> [Activity] Update the records below so that every "普及组" reads "入门组", with nothing else changed. Leave the pictures out of your answer.
[Extracted data]
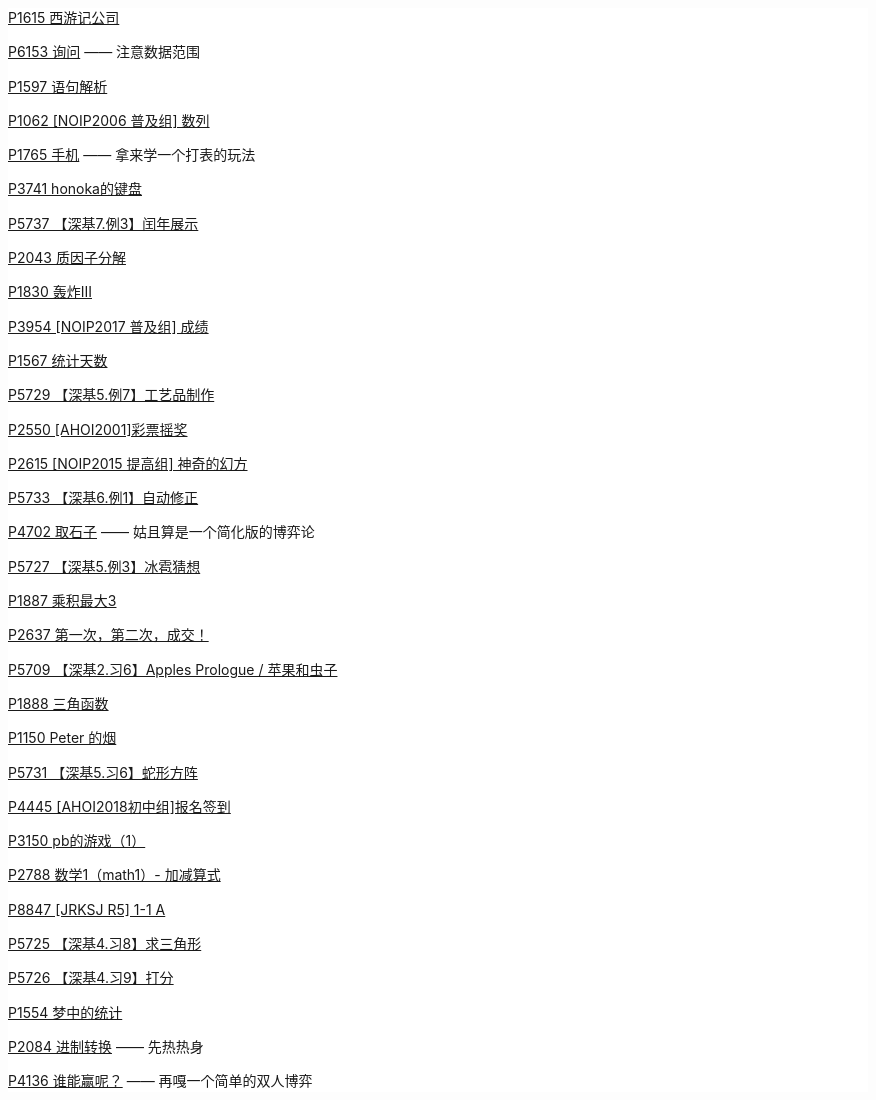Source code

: [P1615 西游记公司](https://www.luogu.com.cn/problem/P1615)

[P6153 询问](https://www.luogu.com.cn/problem/P6153) —— 注意数据范围

[P1597 语句解析](https://www.luogu.com.cn/problem/P1597)

[P1062 [NOIP2006 普及组] 数列](https://www.luogu.com.cn/problem/P1062)

[P1765 手机](https://www.luogu.com.cn/problem/P1765) —— 拿来学一个打表的玩法

[P3741 honoka的键盘](https://www.luogu.com.cn/problem/P3741)

[P5737 【深基7.例3】闰年展示](https://www.luogu.com.cn/problem/P5737)

[P2043 质因子分解](https://www.luogu.com.cn/problem/P2043)

[P1830 轰炸III](https://www.luogu.com.cn/problem/P1830)

[P3954 [NOIP2017 普及组] 成绩](https://www.luogu.com.cn/problem/P3954)

[P1567 统计天数](https://www.luogu.com.cn/problem/P1567)

[P5729 【深基5.例7】工艺品制作](https://www.luogu.com.cn/problem/P5729)

[P2550 [AHOI2001]彩票摇奖](https://www.luogu.com.cn/problem/P2550)

[P2615 [NOIP2015 提高组] 神奇的幻方](https://www.luogu.com.cn/problem/P2615)

[P5733 【深基6.例1】自动修正](https://www.luogu.com.cn/problem/P5733)

[P4702 取石子](https://www.luogu.com.cn/problem/P4702) —— 姑且算是一个简化版的博弈论

[P5727 【深基5.例3】冰雹猜想](https://www.luogu.com.cn/problem/P5727)

[P1887 乘积最大3](https://www.luogu.com.cn/problem/P1887)

[P2637 第一次，第二次，成交！](https://www.luogu.com.cn/problem/P2637)

[P5709 【深基2.习6】Apples Prologue / 苹果和虫子](https://www.luogu.com.cn/problem/P5709)

[P1888 三角函数](https://www.luogu.com.cn/problem/P1888)

[P1150 Peter 的烟](https://www.luogu.com.cn/problem/P1150)

[P5731 【深基5.习6】蛇形方阵](https://www.luogu.com.cn/problem/P5731)

[P4445 [AHOI2018初中组]报名签到](https://www.luogu.com.cn/problem/P4445)

[P3150 pb的游戏（1）](https://www.luogu.com.cn/problem/P3150)

[P2788 数学1（math1）- 加减算式](https://www.luogu.com.cn/problem/P2788)

[P8847 [JRKSJ R5] 1-1 A](https://www.luogu.com.cn/problem/P8847)

[P5725 【深基4.习8】求三角形](https://www.luogu.com.cn/problem/P5725)

[P5726 【深基4.习9】打分](https://www.luogu.com.cn/problem/P5726)

[P1554 梦中的统计](https://www.luogu.com.cn/problem/P1554)

[P2084 进制转换](https://www.luogu.com.cn/problem/P2084) —— 先热热身

[P4136 谁能赢呢？](https://www.luogu.com.cn/problem/P4136) —— 再嘎一个简单的双人博弈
[/Extracted data]
> [Exercise answer]
Source code

: [P1615 西游记公司](https://www.luogu.com.cn/problem/P1615)

[P6153 询问](https://www.luogu.com.cn/problem/P6153) —— 注意数据范围

[P1597 语句解析](https://www.luogu.com.cn/problem/P1597)

[P1062 [NOIP2006 入门组] 数列](https://www.luogu.com.cn/problem/P1062)

[P1765 手机](https://www.luogu.com.cn/problem/P1765) —— 拿来学一个打表的玩法

[P3741 honoka的键盘](https://www.luogu.com.cn/problem/P3741)

[P5737 【深基7.例3】闰年展示](https://www.luogu.com.cn/problem/P5737)

[P2043 质因子分解](https://www.luogu.com.cn/problem/P2043)

[P1830 轰炸III](https://www.luogu.com.cn/problem/P1830)

[P3954 [NOIP2017 入门组] 成绩](https://www.luogu.com.cn/problem/P3954)

[P1567 统计天数](https://www.luogu.com.cn/problem/P1567)

[P5729 【深基5.例7】工艺品制作](https://www.luogu.com.cn/problem/P5729)

[P2550 [AHOI2001]彩票摇奖](https://www.luogu.com.cn/problem/P2550)

[P2615 [NOIP2015 提高组] 神奇的幻方](https://www.luogu.com.cn/problem/P2615)

[P5733 【深基6.例1】自动修正](https://www.luogu.com.cn/problem/P5733)

[P4702 取石子](https://www.luogu.com.cn/problem/P4702) —— 姑且算是一个简化版的博弈论

[P5727 【深基5.例3】冰雹猜想](https://www.luogu.com.cn/problem/P5727)

[P1887 乘积最大3](https://www.luogu.com.cn/problem/P1887)

[P2637 第一次，第二次，成交！](https://www.luogu.com.cn/problem/P2637)

[P5709 【深基2.习6】Apples Prologue / 苹果和虫子](https://www.luogu.com.cn/problem/P5709)

[P1888 三角函数](https://www.luogu.com.cn/problem/P1888)

[P1150 Peter 的烟](https://www.luogu.com.cn/problem/P1150)

[P5731 【深基5.习6】蛇形方阵](https://www.luogu.com.cn/problem/P5731)

[P4445 [AHOI2018初中组]报名签到](https://www.luogu.com.cn/problem/P4445)

[P3150 pb的游戏（1）](https://www.luogu.com.cn/problem/P3150)

[P2788 数学1（math1）- 加减算式](https://www.luogu.com.cn/problem/P2788)

[P8847 [JRKSJ R5] 1-1 A](https://www.luogu.com.cn/problem/P8847)

[P5725 【深基4.习8】求三角形](https://www.luogu.com.cn/problem/P5725)

[P5726 【深基4.习9】打分](https://www.luogu.com.cn/problem/P5726)

[P1554 梦中的统计](https://www.luogu.com.cn/problem/P1554)

[P2084 进制转换](https://www.luogu.com.cn/problem/P2084) —— 先热热身

[P4136 谁能赢呢？](https://www.luogu.com.cn/problem/P4136) —— 再嘎一个简单的双人博弈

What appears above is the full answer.